- _DESCRIPTION OF THE TASK_
Repeat the lines below word for word, and leave out the pictures.

┌─ EXTRACTED ENTRIES

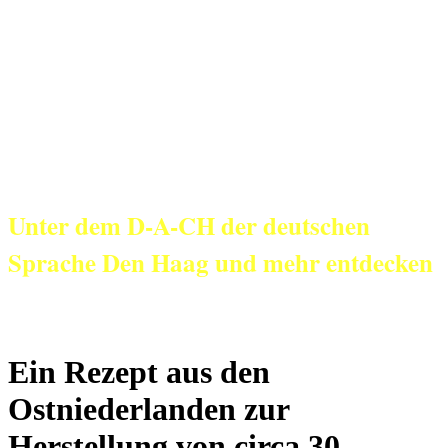
KulturNetz aan
Zee
Unter dem D-A-CH der deutschen
Sprache Den Haag und mehr entdecken
Ein Rezept aus den
Ostniederlanden zur
Herstellung von circa 30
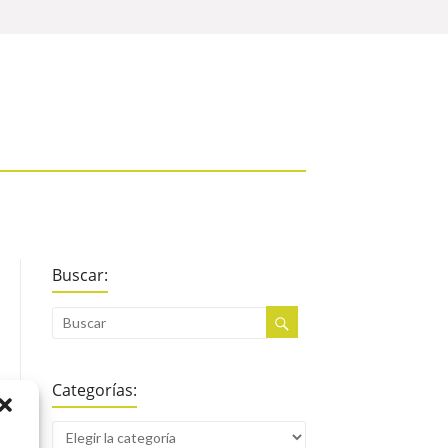
Buscar:
Categorías:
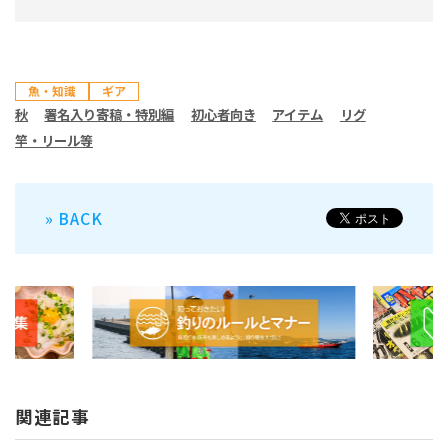
魚・知識
ギア
秋
署名入り寄稿・特別編
初心者向き
アイテム
リグ
竿・リール等
» BACK
関連記事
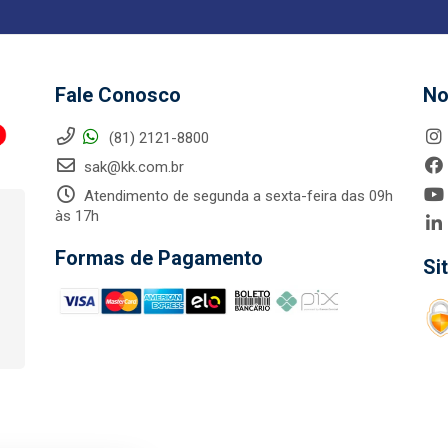
Fale Conosco
No
(81) 2121-8800
sak@kk.com.br
Atendimento de segunda a sexta-feira das 09h
às 17h
Formas de Pagamento
Si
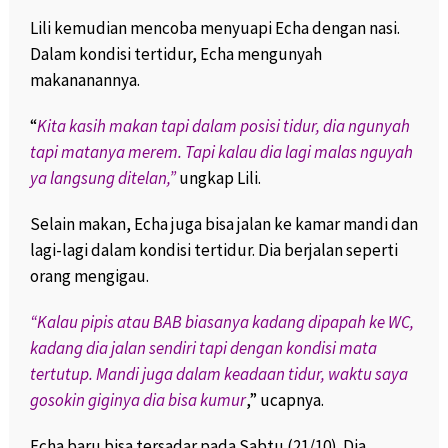
Lili kemudian mencoba menyuapi Echa dengan nasi.
Dalam kondisi tertidur, Echa mengunyah
makananannya.
“
Kita kasih makan tapi dalam posisi tidur, dia ngunyah
tapi matanya merem. Tapi kalau dia lagi malas nguyah
ya langsung ditelan,”
ungkap Lili.
Selain makan, Echa juga bisa jalan ke kamar mandi dan
lagi-lagi dalam kondisi tertidur. Dia berjalan seperti
orang mengigau.
“Kalau pipis atau BAB biasanya kadang dipapah ke WC,
kadang dia jalan sendiri tapi dengan kondisi mata
tertutup. Mandi juga dalam keadaan tidur, waktu saya
gosokin giginya dia bisa kumur
,” ucapnya.
Echa baru bisa tersadar pada Sabtu (21/10). Dia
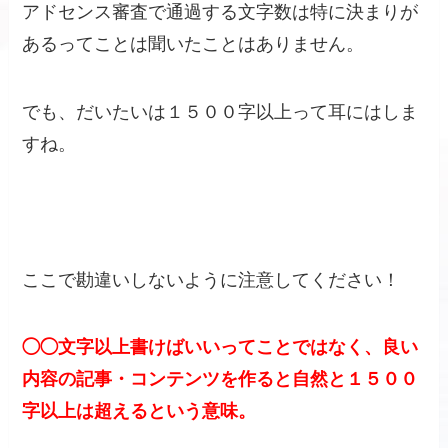
アドセンス審査で通過する文字数は特に決まりが
あるってことは聞いたことはありません。
でも、だいたいは１５００字以上って耳にはしま
すね。
ここで勘違いしないように注意してください！
◯◯文字以上書けばいいってことではなく、良い
内容の記事・コンテンツを作ると自然と１５００
字以上は超えるという意味。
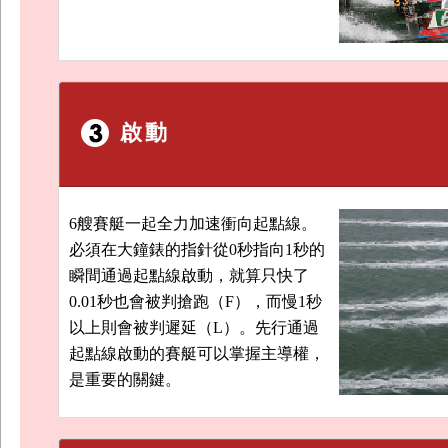
啟動
6艘賽艇一起全力加速衝向起點線。
必須在大鐘錶的指針從0秒指向1秒的
瞬間通過起點線啟動，就算只快了
0.01秒也會被判搶跑（F），而慢1秒
以上則會被判遲延（L）。先行通過
起點線啟動的賽艇可以掌握主導權，
是重要的關鍵。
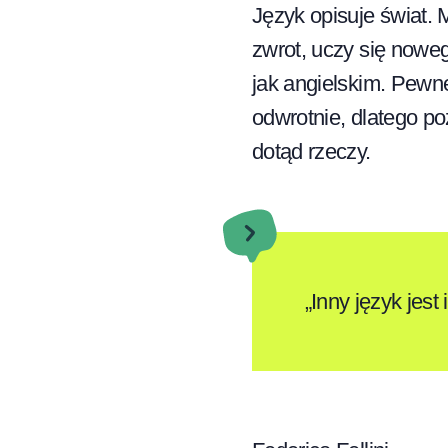
Język opisuje świat.
zwrot, uczy się nowe
jak angielskim. Pewne
odwrotnie, dlatego p
dotąd rzeczy.
„Inny język jest 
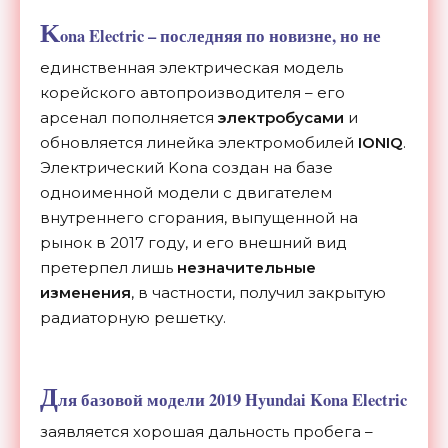
K
ona Electric – последняя по новизне, но не
единственная электрическая модель
корейского автопроизводителя – его
арсенал пополняется
электробусами
и
обновляется линейка электромобилей
IONIQ
.
Электрический Kona создан на базе
одноименной модели с двигателем
внутреннего сгорания, выпущенной на
рынок в 2017 году, и его внешний вид
претерпел лишь
незначительные
изменения
, в частности, получил закрытую
радиаторную решетку.
Д
ля базовой модели 2019 Hyundai Kona Electric
заявляется хорошая дальность пробега –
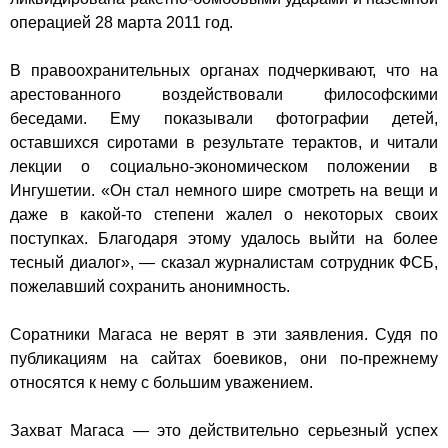
операцией
28 марта
2011 год
.
В правоохранительных органах подчеркивают, что на
арестованного воздействовали философскими
беседами. Ему показывали фотографии детей,
оставшихся сиротами в результате терактов, и читали
лекции о социально-экономическом положении в
Ингушетии. «Он стал немного шире смотреть на вещи и
даже в какой-то степени жалел о некоторых своих
поступках. Благодаря этому удалось выйти на более
тесный диалог», — сказал журналистам сотрудник ФСБ,
пожелавший сохранить анонимность.
Соратники Магаса не верят в эти заявления. Судя по
публикациям на сайтах боевиков, они по-прежнему
относятся к нему с большим уважением.
Захват Магаса — это действительно серьезный успех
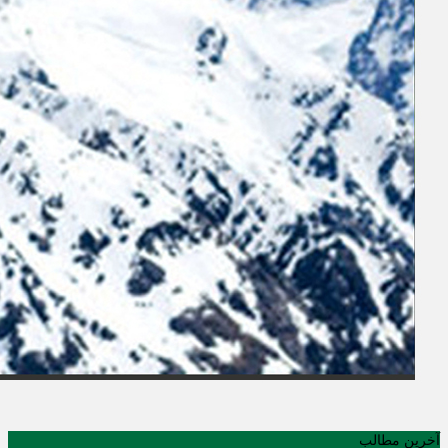
آخرین مطالب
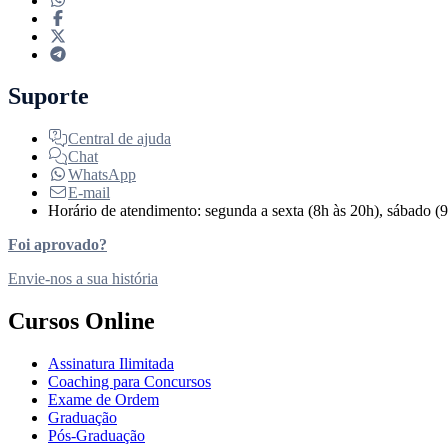
Suporte
Central de ajuda
Chat
WhatsApp
E-mail
Horário de atendimento: segunda a sexta (8h às 20h), sábado (9
Foi aprovado?
Envie-nos a sua história
Cursos Online
Assinatura Ilimitada
Coaching para Concursos
Exame de Ordem
Graduação
Pós-Graduação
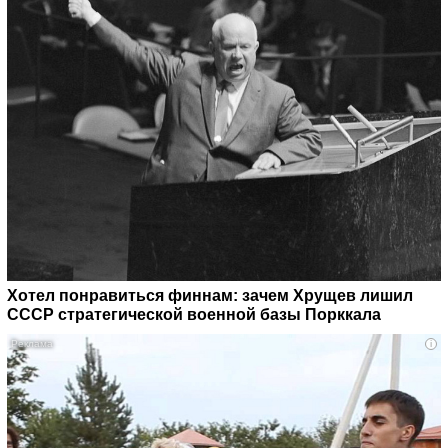
Хотел понравиться финнам: зачем Хрущев лишил
СССР стратегической военной базы Порккала
i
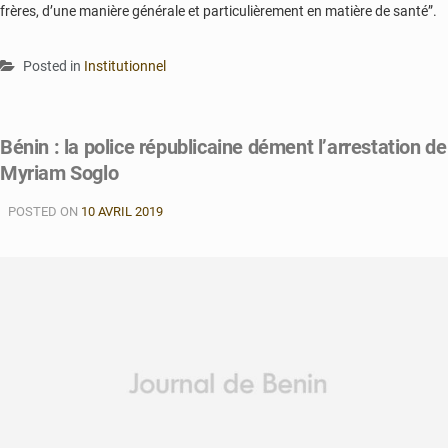
frères, d’une manière générale et particulièrement en matière de santé”.
Posted in
Institutionnel
Bénin : la police républicaine dément l’arrestation de
Myriam Soglo
POSTED ON
10 AVRIL 2019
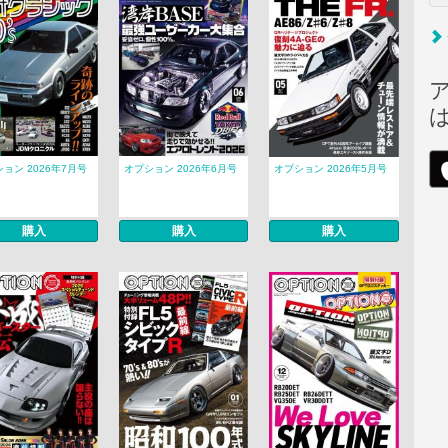
ョン 2026年7月号
オプション 2026年6月号
オプション 2026年5月号
購入
購入
購入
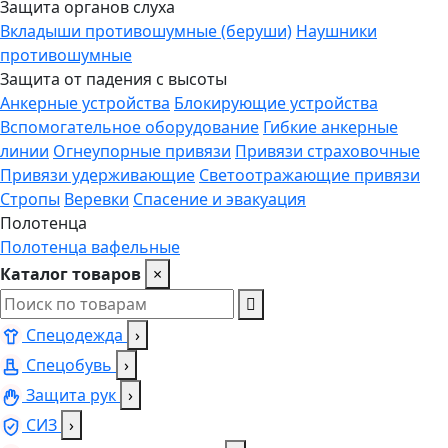
Защита органов слуха
Вкладыши противошумные (беруши)
Наушники
противошумные
Защита от падения с высоты
Анкерные устройства
Блокирующие устройства
Вспомогательное оборудование
Гибкие анкерные
линии
Огнеупорные привязи
Привязи страховочные
Привязи удерживающие
Светоотражающие привязи
Стропы
Веревки
Спасение и эвакуация
Полотенца
Полотенца вафельные
Каталог товаров
×
Спецодежда
›
Спецобувь
›
Защита рук
›
СИЗ
›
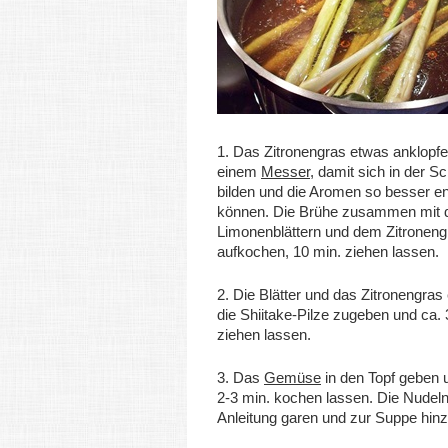
1. Das Zitronengras etwas anklopfen
einem
Messer
, damit sich in der S
bilden und die Aromen so besser e
können. Die Brühe zusammen mit 
Limonenblättern und dem Zitroneng
aufkochen, 10 min. ziehen lassen.
2. Die Blätter und das Zitronengra
die Shiitake-Pilze zugeben und ca. 
ziehen lassen.
3. Das
Gemüse
in den Topf geben u
2-3 min. kochen lassen. Die Nudel
Anleitung garen und zur Suppe hin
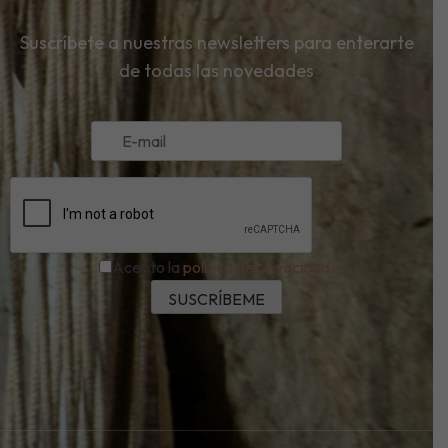
Suscríbete a nuestras newsletters para enterarte
de todas las novedades
Acepto la
política de privacidad.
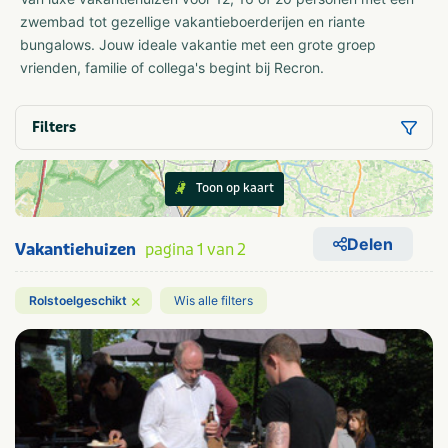
zwembad tot gezellige vakantieboerderijen en riante
bungalows. Jouw ideale vakantie met een grote groep
vrienden, familie of collega's begint bij Recron.
Filters
Toon op kaart
Delen
Vakantiehuizen
pagina 1 van 2
×
Rolstoelgeschikt
Wis alle filters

└─

- _EXERCISE RESPONSE_
KulturNetz aan
Zee
Unter dem D-A-CH der deutschen
Sprache Den Haag und mehr entdecken
Ein Rezept aus den
Ostniederlanden zur
Herstellung von circa 30
Buscar:
Categorías:
魚・知識
ギア
秋
署名入り寄稿・特別編
初心者向き
アイテム
リグ
竿・リール等
» BACK
関連記事
Fale Conosco
No
(81) 2121-8800
sak@kk.com.br
Atendimento de segunda a sexta-feira das 09h
às 17h
Formas de Pagamento
Si
Lili kemudian mencoba menyuapi Echa dengan nasi.
Dalam kondisi tertidur, Echa mengunyah
makananannya.
“
Kita kasih makan tapi dalam posisi tidur, dia ngunyah
tapi matanya merem. Tapi kalau dia lagi malas nguyah
ya langsung ditelan,”
ungkap Lili.
Selain makan, Echa juga bisa jalan ke kamar mandi dan
lagi-lagi dalam kondisi tertidur. Dia berjalan seperti
orang mengigau.
“Kalau pipis atau BAB biasanya kadang dipapah ke WC,
kadang dia jalan sendiri tapi dengan kondisi mata
tertutup. Mandi juga dalam keadaan tidur, waktu saya
gosokin giginya dia bisa kumur
,” ucapnya.
Echa baru bisa tersadar pada Sabtu (21/10). Dia
アドセンス審査で通過する文字数は特に決まりが
あるってことは聞いたことはありません。
でも、だいたいは１５００字以上って耳にはしま
すね。
ここで勘違いしないように注意してください！
◯◯文字以上書けばいいってことではなく、良い
内容の記事・コンテンツを作ると自然と１５００
字以上は超えるという意味。
啟動
6艘賽艇一起全力加速衝向起點線。
必須在大鐘錶的指針從0秒指向1秒的
瞬間通過起點線啟動，就算只快了
0.01秒也會被判搶跑（F），而慢1秒
以上則會被判遲延（L）。先行通過
起點線啟動的賽艇可以掌握主導權，
是重要的關鍵。
Język opisuje świat.
zwrot, uczy się nowe
jak angielskim. Pewne
odwrotnie, dlatego p
dotąd rzeczy.
„Inny język jest 
K
ona Electric – последняя по новизне, но не
единственная электрическая модель
корейского автопроизводителя – его
арсенал пополняется
электробусами
и
обновляется линейка электромобилей
IONIQ
.
Электрический Kona создан на базе
одноименной модели с двигателем
внутреннего сгорания, выпущенной на
рынок в 2017 году, и его внешний вид
претерпел лишь
незначительные
изменения
, в частности, получил закрытую
радиаторную решетку.
Д
ля базовой модели 2019 Hyundai Kona Electric
заявляется хорошая дальность пробега –
операцией
28 марта
2011 год
.
В правоохранительных органах подчеркивают, что на
арестованного воздействовали философскими
беседами. Ему показывали фотографии детей,
оставшихся сиротами в результате терактов, и читали
лекции о социально-экономическом положении в
Ингушетии. «Он стал немного шире смотреть на вещи и
даже в какой-то степени жалел о некоторых своих
поступках. Благодаря этому удалось выйти на более
тесный диалог», — сказал журналистам сотрудник ФСБ,
пожелавший сохранить анонимность.
Соратники Магаса не верят в эти заявления. Судя по
публикациям на сайтах боевиков, они по-прежнему
относятся к нему с большим уважением.
Захват Магаса — это действительно серьезный успех
آخرین مطالب
Suporte
Central de ajuda
Chat
WhatsApp
E-mail
Horário de atendimento: segunda a sexta (8h às 20h), sábado (9
Foi aprovado?
Envie-nos a sua história
Cursos Online
Assinatura Ilimitada
Coaching para Concursos
Exame de Ordem
Graduação
Pós-Graduação
Хотел понравиться финнам: зачем Хрущев лишил
СССР стратегической военной базы Порккала
i
frères, d’une manière générale et particulièrement en matière de santé”.
Posted in
Institutionnel
Bénin : la police républicaine dément l’arrestation de
Myriam Soglo
POSTED ON
10 AVRIL 2019
ョン 2026年7月号
オプション 2026年6月号
オプション 2026年5月号
購入
購入
購入
Защита органов слуха
Вкладыши противошумные (беруши)
Наушники
противошумные
Защита от падения с высоты
Анкерные устройства
Блокирующие устройства
Вспомогательное оборудование
Гибкие анкерные
линии
Огнеупорные привязи
Привязи страховочные
Привязи удерживающие
Светоотражающие привязи
Стропы
Веревки
Спасение и эвакуация
Полотенца
Полотенца вафельные
Каталог товаров
×
Спецодежда
›
Спецобувь
›
Защита рук
›
СИЗ
›
1. Das Zitronengras etwas anklopfen
einem
Messer
, damit sich in der S
bilden und die Aromen so besser e
können. Die Brühe zusammen mit 
Limonenblättern und dem Zitroneng
aufkochen, 10 min. ziehen lassen.
2. Die Blätter und das Zitronengra
die Shiitake-Pilze zugeben und ca. 
ziehen lassen.
3. Das
Gemüse
in den Topf geben u
2-3 min. kochen lassen. Die Nudel
Anleitung garen und zur Suppe hin
Suscríbete a nuestras newsletters para enterarte
de todas las novedades
Acepto la
política de privacidad.
zwembad tot gezellige vakantieboerderijen en riante
bungalows. Jouw ideale vakantie met een grote groep
vrienden, familie of collega's begint bij Recron.
Filters
Toon op kaart
Delen
Vakantiehuizen
pagina 1 van 2
×
Rolstoelgeschikt
Wis alle filters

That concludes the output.